The unsurprising answer, according to a new collaborative study between the BBC and the University of California Berkeley, is: not really, at least when it comes to improving your mental health.
Academic researchers and the makers of Planet Earth II have found that watching nature documentaries significantly increases our happiness levels and reduces stress and anxiety.
In the global study, researchers used facial mapping technology on 7,500 participants to track their emotions in real time as they watched short clips of various television programs, including news, dramas, and Planet Earth II.
They found that women experienced a more significant emotional shift when watching the nature documentary clips, and those between the ages of 16 and 24 showed the greatest reduction in nervousness and fatigue.

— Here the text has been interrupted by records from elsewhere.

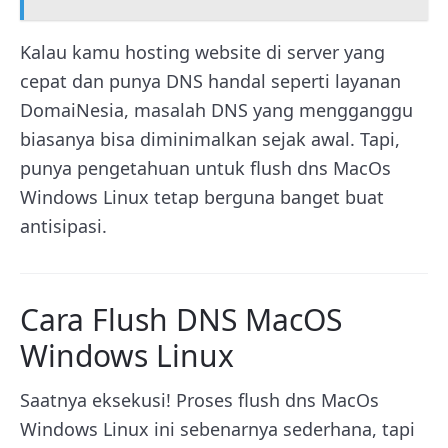
Kalau kamu hosting website di server yang
cepat dan punya DNS handal seperti layanan
DomaiNesia, masalah DNS yang mengganggu
biasanya bisa diminimalkan sejak awal. Tapi,
punya pengetahuan untuk flush dns MacOs
Windows Linux tetap berguna banget buat
antisipasi.
Cara Flush DNS MacOS
Windows Linux
Saatnya eksekusi! Proses flush dns MacOs
Windows Linux ini sebenarnya sederhana, tapi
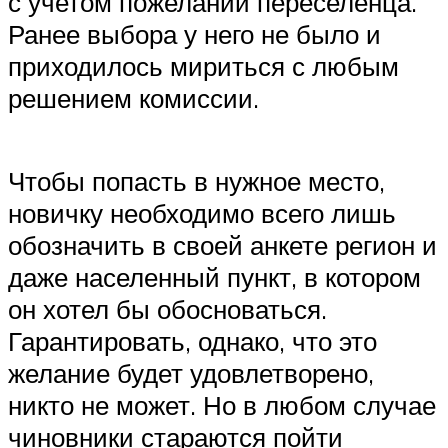
с учетом пожеланий переселенца.
Ранее выбора у него не было и
приходилось мириться с любым
решением комиссии.
Чтобы попасть в нужное место,
новичку необходимо всего лишь
обозначить в своей анкете регион и
даже населенный пункт, в котором
он хотел бы обосноваться.
Гарантировать, однако, что это
желание будет удовлетворено,
никто не может. Но в любом случае
чиновники стараются пойти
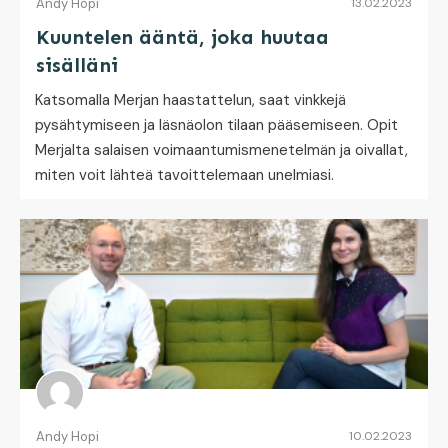
Andy Hopi
13.02.2023
Kuuntelen ääntä, joka huutaa
sisälläni
Katsomalla Merjan haastattelun, saat vinkkejä
pysähtymiseen ja läsnäolon tilaan pääsemiseen. Opit
Merjalta salaisen voimaantumismenetelmän ja oivallat,
miten voit lähteä tavoittelemaan unelmiasi.
Andy Hopi
10.02.2023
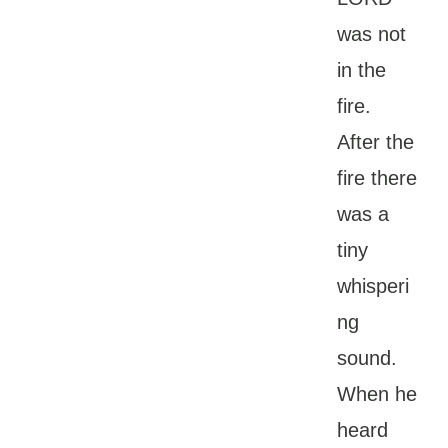
was not
in the
fire.
After the
fire there
was a
tiny
whisperi
ng
sound.
When he
heard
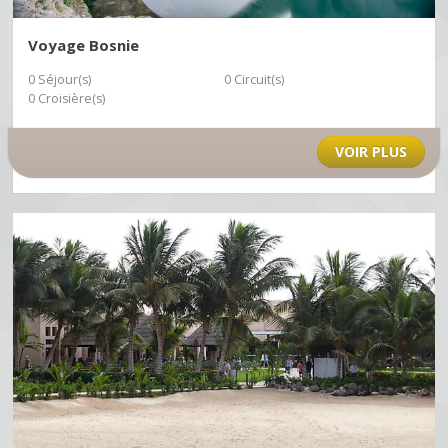
Voyage Bosnie
0 Séjour(s)
0 Circuit(s)
0 Croisière(s)
VOIR PLUS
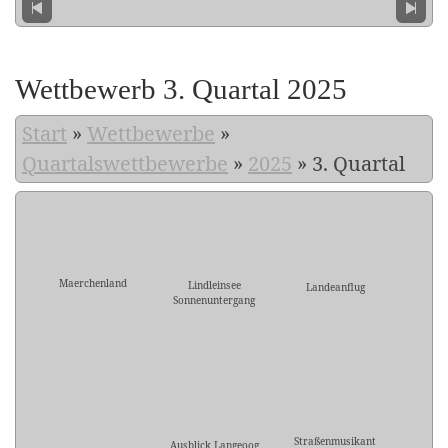
Wettbewerb 3. Quartal 2025
Start
»
Wettbewerbe
»
Quartalswettbewerbe
»
2025
»
3. Quartal
Maerchenland
Lindleinsee
Landeanflug
Sonnenuntergang
Straßenmusikant
Ausblick Langeoog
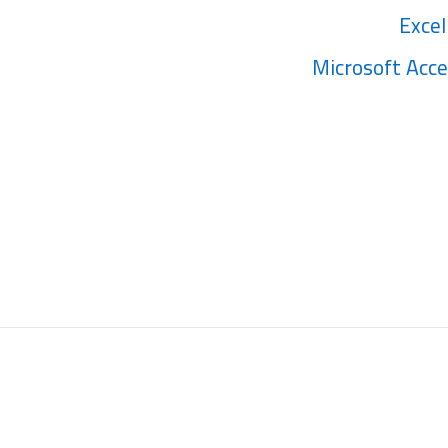
Excel
Microsoft Acc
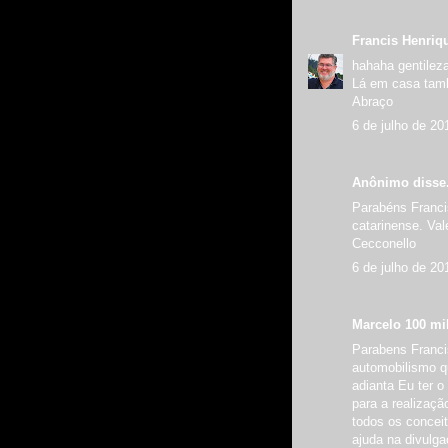
Francis Henriq
hahaha gentilez
Lá em casa tamb
Abraço
6 de julho de 20
Anônimo disse.
Parabéns Franci
catarinense. Val
Cecconello
6 de julho de 20
Marcelo 100 mil
Parabens Franc
automobilismo q
adianta Eu ter 
para a realizaç
todos os concei
ajuda na divulg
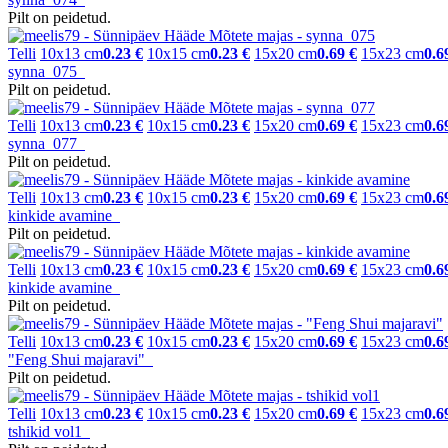
Pilt on peidetud.
Telli
10x13 cm
0.23 €
10x15 cm
0.23 €
15x20 cm
0.69 €
15x23 cm
0.6
synna_075
Pilt on peidetud.
Telli
10x13 cm
0.23 €
10x15 cm
0.23 €
15x20 cm
0.69 €
15x23 cm
0.6
synna_077
Pilt on peidetud.
Telli
10x13 cm
0.23 €
10x15 cm
0.23 €
15x20 cm
0.69 €
15x23 cm
0.6
kinkide avamine
Pilt on peidetud.
Telli
10x13 cm
0.23 €
10x15 cm
0.23 €
15x20 cm
0.69 €
15x23 cm
0.6
kinkide avamine
Pilt on peidetud.
Telli
10x13 cm
0.23 €
10x15 cm
0.23 €
15x20 cm
0.69 €
15x23 cm
0.6
"Feng Shui majaravi"
Pilt on peidetud.
Telli
10x13 cm
0.23 €
10x15 cm
0.23 €
15x20 cm
0.69 €
15x23 cm
0.6
tshikid vol1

Overall, however, the majority of respondents experienced considerable boosts in positive emotions ranging from awe and joy to curiosity and amusement. A considerable decrease in emotions like nervousness, anxiety, fear, stress and tiredness was also noted in participants.
“What excites me about this study is seeing how Planet Earth II connects with people on a deep emotional level – as a filmmaker that is very rewarding,” said executive producer Mike Gunton.
“We're always striving to bring our audiences closer to nature and it's thrilling to see how this can generate such positive emotions and have a powerful impact on our viewer's mood and wellbeing.”
Researchers also reviewed 150 scientific papers that looked at the connection between nature and human happiness. Professor Dacher Keltner concluded that our link to nature enhanced our attention, cognitive performance and sense of calm.
“The shifts in emotion as a result of watching this powerful natural history series are significant as we know that wonder and contentment are the foundations of human happiness,” Keltner said.
“If people experience feelings of awe, they are more likely to display empathetic and charitable behaviors and have been shown to be better able to handle stress.”
BBC Earth has launched a digital platform called The Real Happiness Project as a direct response to the study. On the website, you can find a range of heart-warming animal clips, and can even personalize your content with a ‘Happybot’ that curates animal clips just for you.
If anything, it’s sure to provide some relief from the constant bickering between the animals on your social media feeds.